Mom’s Garden | The Way He Looked At Her

An excerpt from this story was published in Reminisce Magazine May 2020. 


When I was growing up on the farm in Saskatchewan in the sixties and seventies, my mom’s garden took centre stage. A woman’s garden was a great source of pride and elicited a bit of neighbourly competition. Every summer my siblings and I worked and played in the garden. 

Starting in 1947 and continuing for over fifty years Mom planted her garden in early May. She covered the tiny seedlings with Styrofoam cups with the bottoms cut off to protect them from frost. The Hubs once said it looked like a smurf village.

Gardening in Saskatchewan

There was an area behind the house where, in the early years, Mom had a rose and peony garden. A tire swing hung lazily from a branch of an old maple tree along the lane. We swung and twirled for hours sitting on that old tire.

Mom’s favourite flowers included her precious gladiolus or her “glads” as she called them. She carefully planted each bulb with an empty milk carton around it to protect and support the burgeoning plant.
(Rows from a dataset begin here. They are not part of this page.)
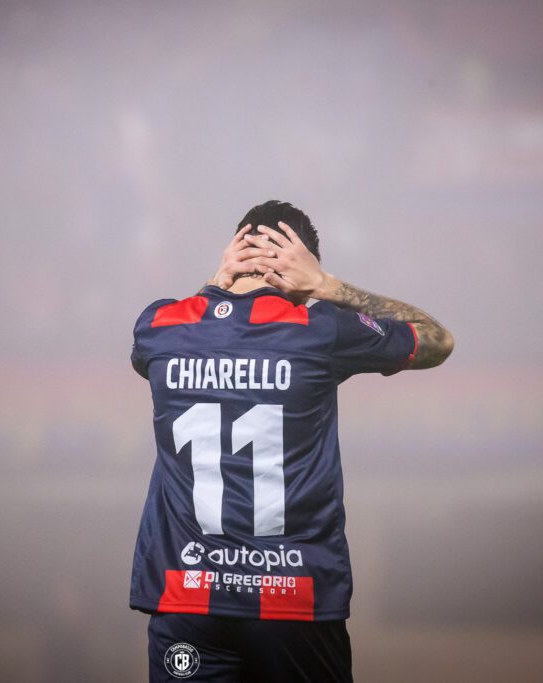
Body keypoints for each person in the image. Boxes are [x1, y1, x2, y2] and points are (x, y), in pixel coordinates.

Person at [129, 200, 453, 682]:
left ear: (236, 251)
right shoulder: (321, 329)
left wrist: (215, 284)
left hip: (186, 596)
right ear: (300, 265)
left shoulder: (160, 327)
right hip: (294, 600)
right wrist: (327, 286)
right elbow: (437, 340)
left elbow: (157, 349)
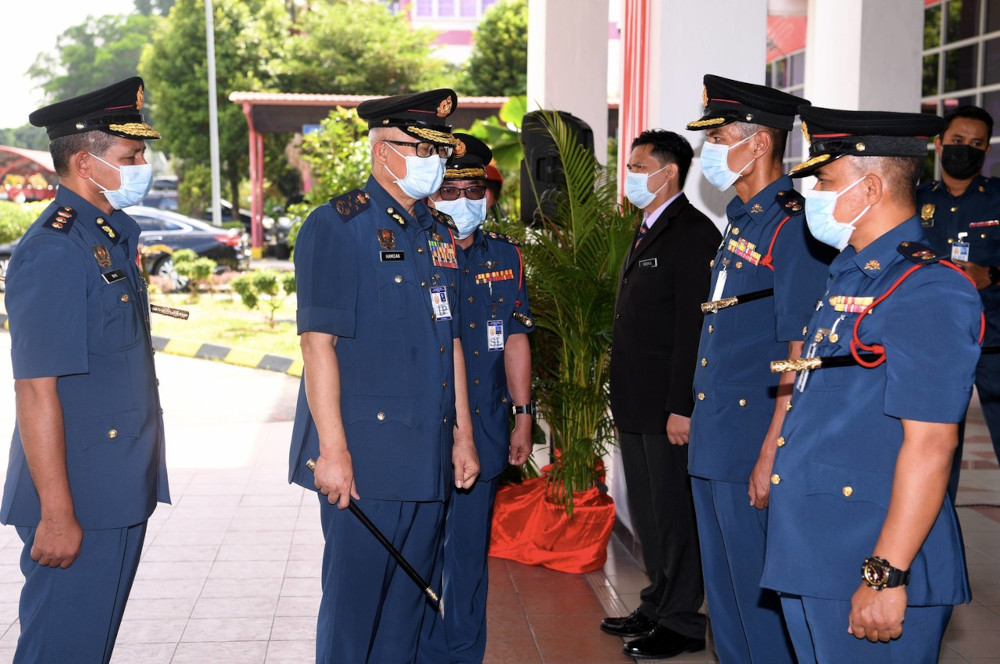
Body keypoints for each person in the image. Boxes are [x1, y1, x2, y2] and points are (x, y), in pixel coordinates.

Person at [761, 106, 980, 663]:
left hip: (870, 554)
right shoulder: (851, 273)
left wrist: (886, 573)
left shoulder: (928, 288)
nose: (811, 193)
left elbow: (932, 444)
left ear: (872, 186)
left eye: (826, 181)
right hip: (818, 545)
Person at [288, 89, 481, 663]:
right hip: (366, 458)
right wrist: (333, 452)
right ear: (383, 151)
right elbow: (316, 345)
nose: (434, 161)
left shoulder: (438, 233)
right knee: (354, 612)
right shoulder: (336, 225)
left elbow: (451, 343)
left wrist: (463, 435)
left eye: (438, 150)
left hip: (427, 452)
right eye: (420, 148)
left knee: (407, 609)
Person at [0, 76, 170, 663]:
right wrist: (56, 513)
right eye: (131, 156)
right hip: (79, 497)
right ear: (84, 161)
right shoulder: (53, 249)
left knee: (86, 647)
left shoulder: (108, 237)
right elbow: (35, 389)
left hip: (113, 486)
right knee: (62, 649)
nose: (142, 165)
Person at [685, 74, 834, 664]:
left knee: (756, 597)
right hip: (717, 430)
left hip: (751, 437)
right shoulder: (743, 220)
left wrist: (773, 446)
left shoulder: (792, 225)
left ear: (758, 143)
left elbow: (798, 346)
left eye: (719, 136)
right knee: (725, 598)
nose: (710, 151)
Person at [599, 129, 718, 660]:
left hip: (668, 406)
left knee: (674, 514)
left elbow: (694, 330)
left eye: (638, 166)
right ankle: (656, 600)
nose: (631, 175)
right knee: (649, 513)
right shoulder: (648, 228)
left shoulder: (692, 233)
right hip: (636, 400)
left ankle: (683, 621)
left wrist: (682, 406)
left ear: (668, 172)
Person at [422, 133, 534, 663]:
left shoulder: (507, 257)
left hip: (486, 425)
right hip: (423, 428)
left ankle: (462, 653)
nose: (465, 202)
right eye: (451, 190)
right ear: (430, 194)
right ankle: (417, 650)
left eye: (474, 190)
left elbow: (514, 336)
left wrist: (523, 414)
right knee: (419, 551)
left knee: (467, 556)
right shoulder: (415, 251)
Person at [916, 105, 1000, 493]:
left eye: (977, 144)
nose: (967, 149)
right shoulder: (914, 200)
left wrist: (992, 275)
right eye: (958, 141)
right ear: (939, 144)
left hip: (994, 342)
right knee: (935, 452)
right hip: (935, 343)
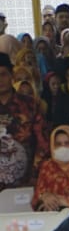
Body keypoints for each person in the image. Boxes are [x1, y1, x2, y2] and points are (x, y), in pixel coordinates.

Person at [0, 52, 49, 186]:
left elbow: (42, 143)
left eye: (3, 74)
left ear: (12, 76)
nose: (0, 79)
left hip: (26, 182)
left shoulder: (30, 105)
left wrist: (35, 176)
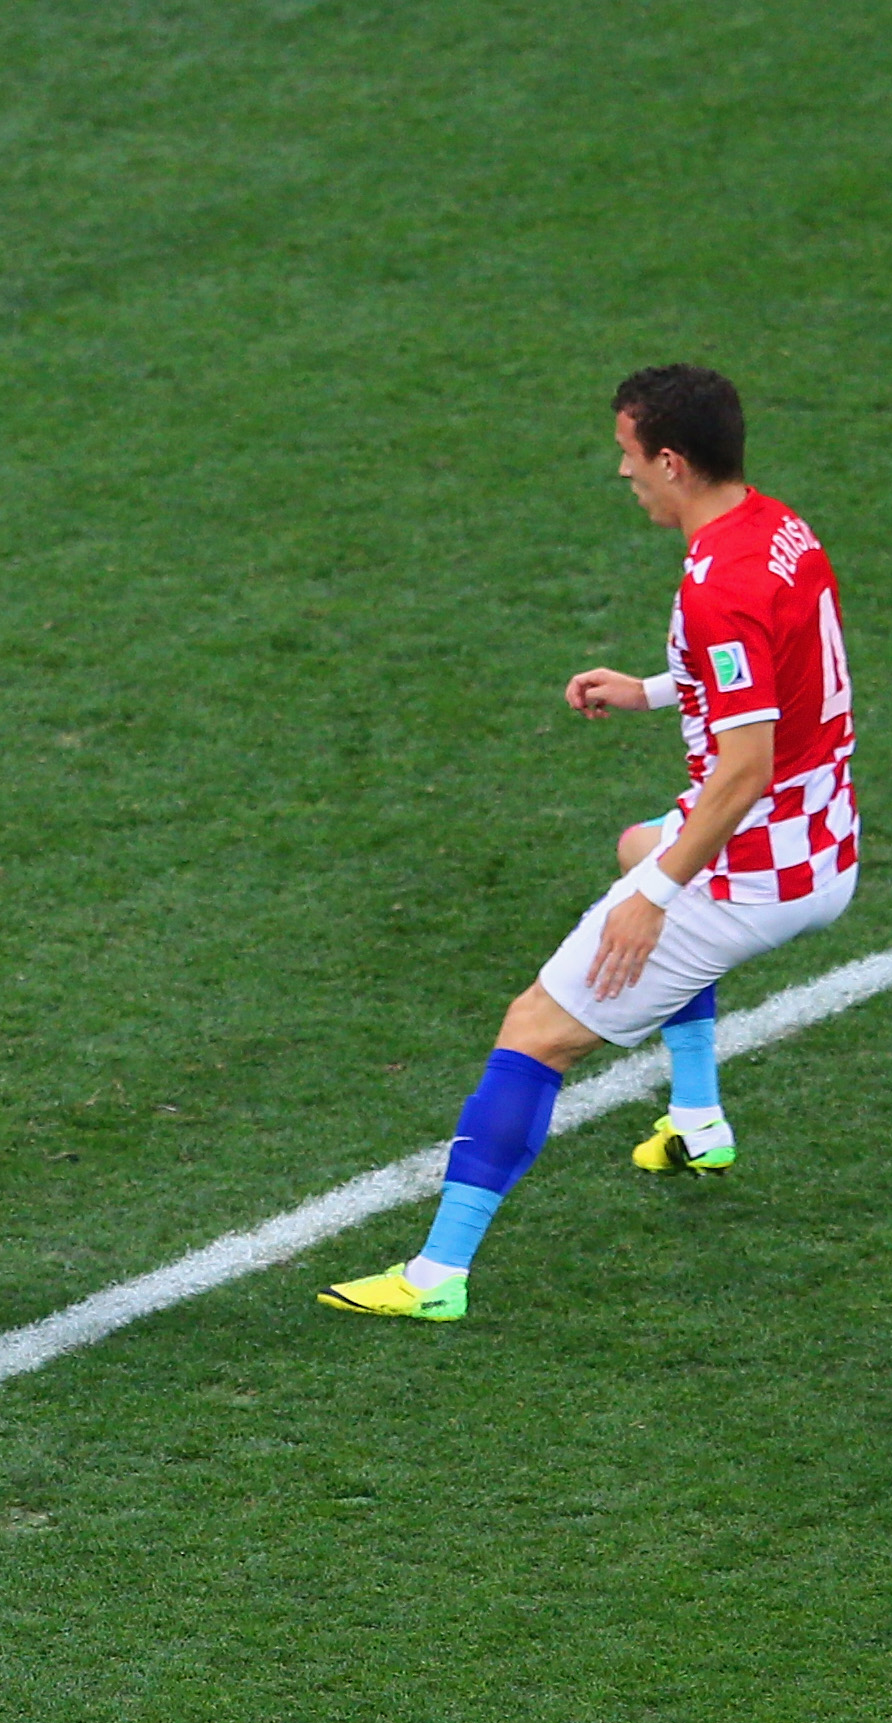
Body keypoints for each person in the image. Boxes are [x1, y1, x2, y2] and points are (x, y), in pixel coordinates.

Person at [322, 366, 855, 1321]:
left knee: (534, 1028)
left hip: (750, 863)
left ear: (673, 461)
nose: (623, 473)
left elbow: (741, 767)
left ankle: (435, 1276)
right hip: (823, 837)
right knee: (633, 844)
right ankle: (697, 1120)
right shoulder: (780, 528)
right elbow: (776, 678)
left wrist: (660, 896)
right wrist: (651, 690)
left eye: (627, 454)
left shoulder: (717, 584)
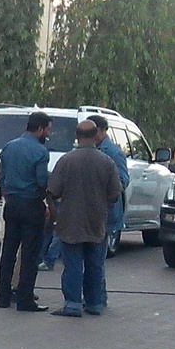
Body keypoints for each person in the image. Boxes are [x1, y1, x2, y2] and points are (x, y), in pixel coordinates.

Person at [46, 120, 122, 318]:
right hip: (97, 220)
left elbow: (53, 190)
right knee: (95, 264)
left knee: (72, 265)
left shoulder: (66, 161)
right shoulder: (106, 161)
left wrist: (55, 211)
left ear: (76, 136)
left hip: (70, 221)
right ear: (96, 134)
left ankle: (72, 304)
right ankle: (95, 303)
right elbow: (115, 192)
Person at [0, 110, 53, 311]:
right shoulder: (40, 152)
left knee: (9, 251)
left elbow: (2, 177)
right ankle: (24, 298)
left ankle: (3, 295)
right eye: (47, 130)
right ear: (40, 128)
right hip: (31, 205)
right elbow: (41, 182)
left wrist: (8, 195)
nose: (48, 134)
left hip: (11, 204)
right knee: (30, 253)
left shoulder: (9, 147)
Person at [90, 114, 130, 261]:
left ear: (100, 131)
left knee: (97, 260)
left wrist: (104, 192)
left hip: (105, 211)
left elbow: (122, 181)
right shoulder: (86, 148)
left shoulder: (113, 152)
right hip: (89, 212)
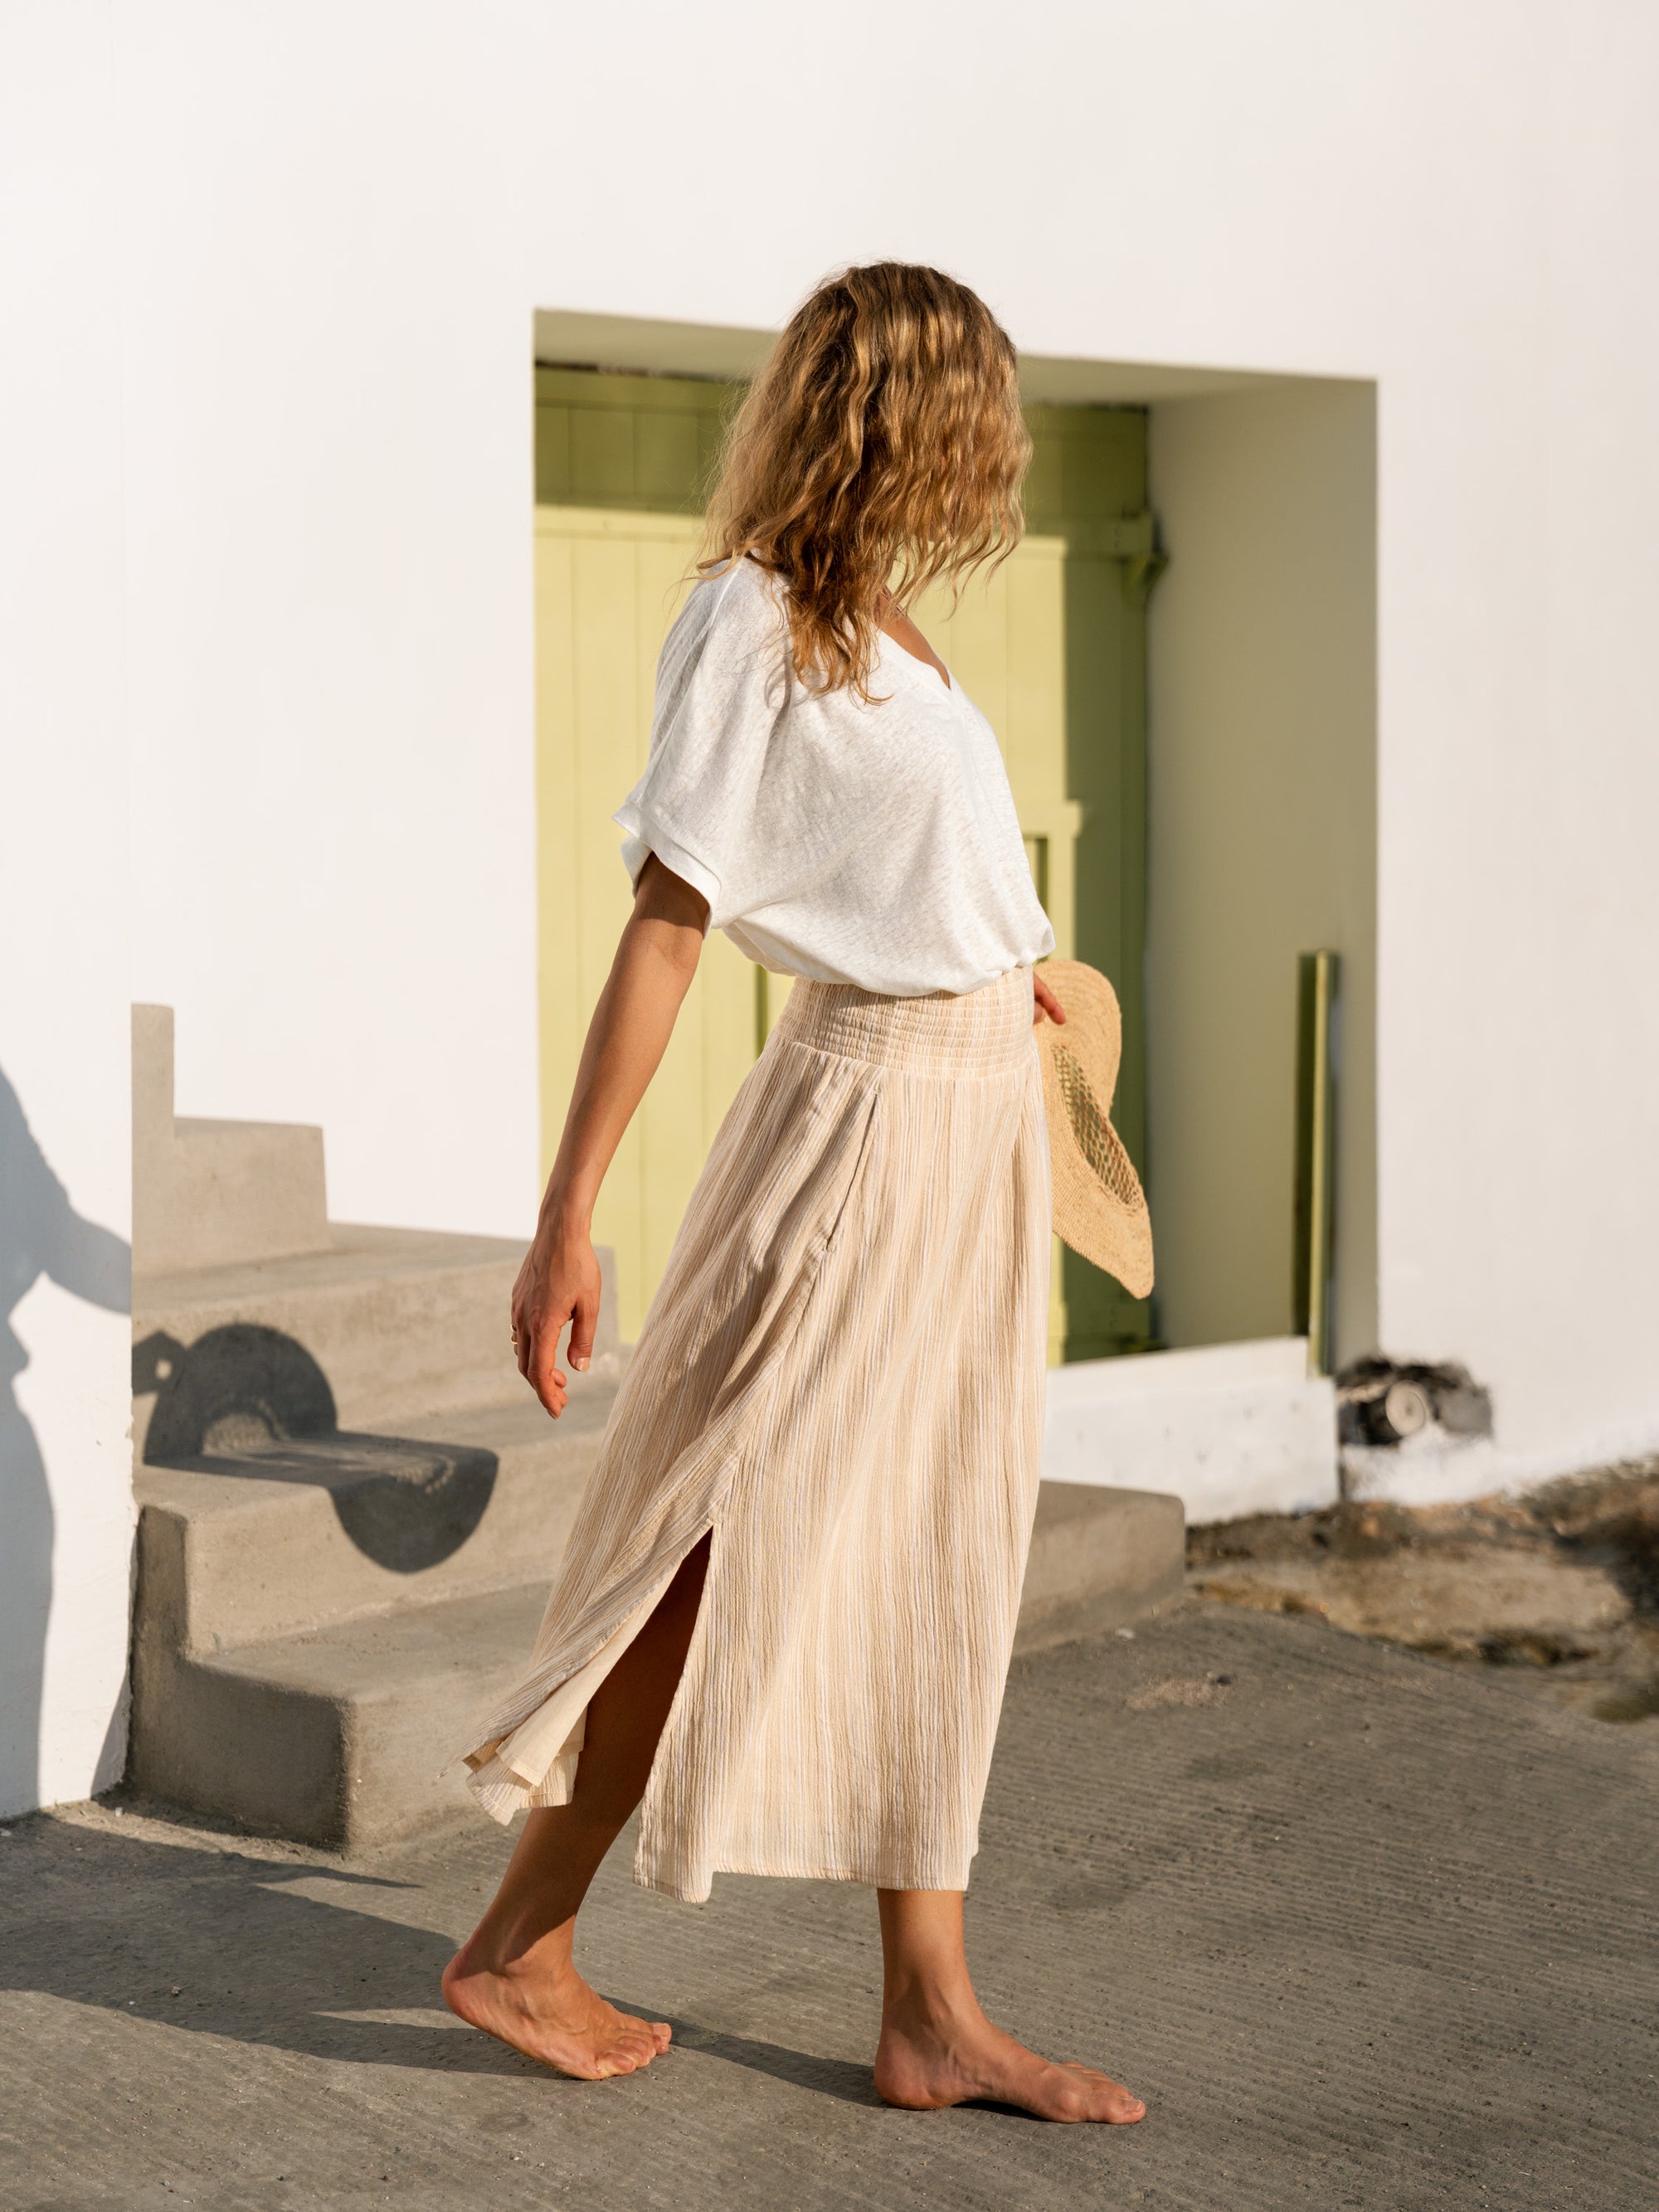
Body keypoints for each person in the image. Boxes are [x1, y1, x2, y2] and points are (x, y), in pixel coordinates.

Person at [441, 262, 1146, 2126]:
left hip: (974, 1126)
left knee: (942, 1548)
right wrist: (567, 1212)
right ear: (902, 412)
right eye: (978, 414)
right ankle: (518, 1937)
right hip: (862, 1126)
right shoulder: (753, 618)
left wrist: (1020, 987)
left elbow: (912, 878)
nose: (998, 454)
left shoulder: (882, 621)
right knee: (713, 1533)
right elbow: (670, 923)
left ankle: (931, 2010)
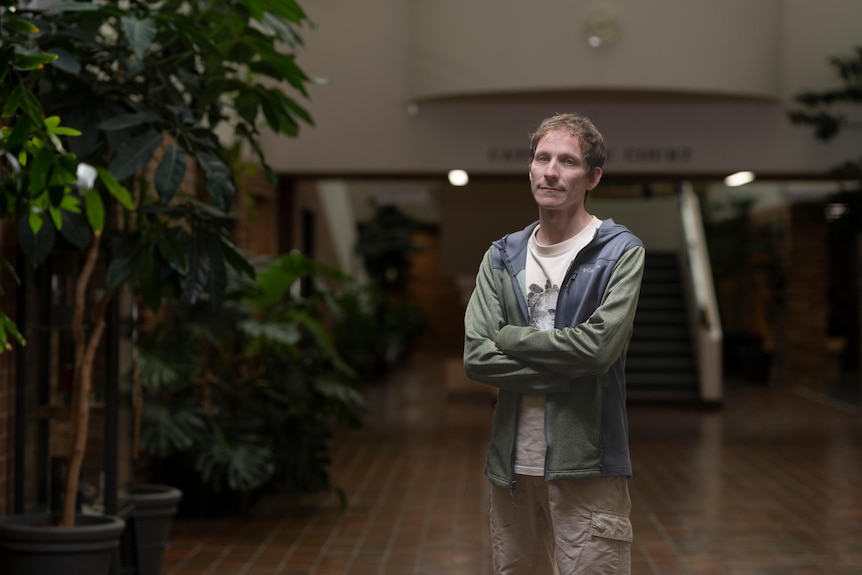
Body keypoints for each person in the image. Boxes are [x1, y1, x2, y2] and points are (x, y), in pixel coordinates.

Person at [463, 113, 645, 574]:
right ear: (530, 169)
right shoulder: (502, 256)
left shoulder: (619, 253)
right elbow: (477, 355)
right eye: (542, 158)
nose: (550, 171)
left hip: (589, 466)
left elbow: (599, 349)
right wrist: (565, 374)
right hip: (512, 470)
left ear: (593, 177)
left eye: (567, 161)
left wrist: (510, 337)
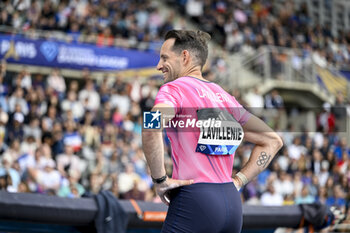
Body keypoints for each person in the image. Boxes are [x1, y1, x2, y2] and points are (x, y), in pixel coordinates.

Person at [142, 30, 283, 233]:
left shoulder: (175, 89)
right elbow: (273, 141)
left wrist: (160, 180)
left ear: (184, 57)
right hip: (232, 205)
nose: (158, 65)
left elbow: (150, 126)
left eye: (164, 58)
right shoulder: (225, 97)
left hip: (194, 201)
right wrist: (239, 180)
As the season progressed a beautiful array of colours burst forth from the plants. Every fall she faithfully dug up and stored her bulb collection in the root cellar. She had originally ordered the bulbs from the mail order seed catalog. The arrival of the seed catalogue every spring was cause for celebration, as it signalled that another long prairie winter was coming to an end.


Fresh berries from the garden were so delicious, but a lot of work to pick. Gooseberries, raspberries and strawberries always grew in abundance. There was a small orchard in the center of the garden with a variety of apple trees, as well as plums and apricots. In the spring their pink and white blossoms smelt amazing and looked so pretty.


Tomatoes were plentiful, and when the threat of frost loomed Mom picked them. She stored them upstairs in the farmhouse in cardboard boxes covered with newspaper to let them ripen. The ritual of checking the boxes for ripe tomatoes and then canning them went on for weeks.

My parents planted a large patch of potatoes, dug them in the fall and down the chute they went into the bin in the dirt floor root cellar under the house. In the spring, we hauled the remaining potatoes back up out of the root cellar and they were used for seed and the cycle continued.

Mom had a pumpkin patch and we loved to peer through the foliage to try and spot the biggest pumpkins. When the season was ending, we hauled wheelbarrows full of pumpkins into the shop so they could finish ripening. A row of sunflower plants stood next to the pumpkins like sentinels guarding the patch.




Mom grew many other vegetables in her garden including: carrots, zucchini, rhubarb, onions, peas, beans, beets and cucumbers. Dill obligingly sprung up to accompany the cucumbers. Broccoli, cauliflower and cabbage plants were tied closed with rubber jar rings to keep the bugs out. Rows of corn needed to be picked and then shucked out in the barnyard and a big day of blanching and freezing corn awaited us every August.


When I think about Mom’s garden, my fondest memories are the walks we took with her through the garden, eating peas, apples and berries warmed by the sun and using the garden as our playground.

Years later I still marvel at the amount of work Mom put into her garden. The hours she spent planting, watering by hand, weeding and picking. That doesn’t even include the time spent processing the fruits and vegetables. The thing is, I don’t remember Mom ever complaining about doing any of it. What I do remember is Dad coming in from the field and Mom showing him the canning jars she had filled and the way he looked proudly at her with admiration in his eyes.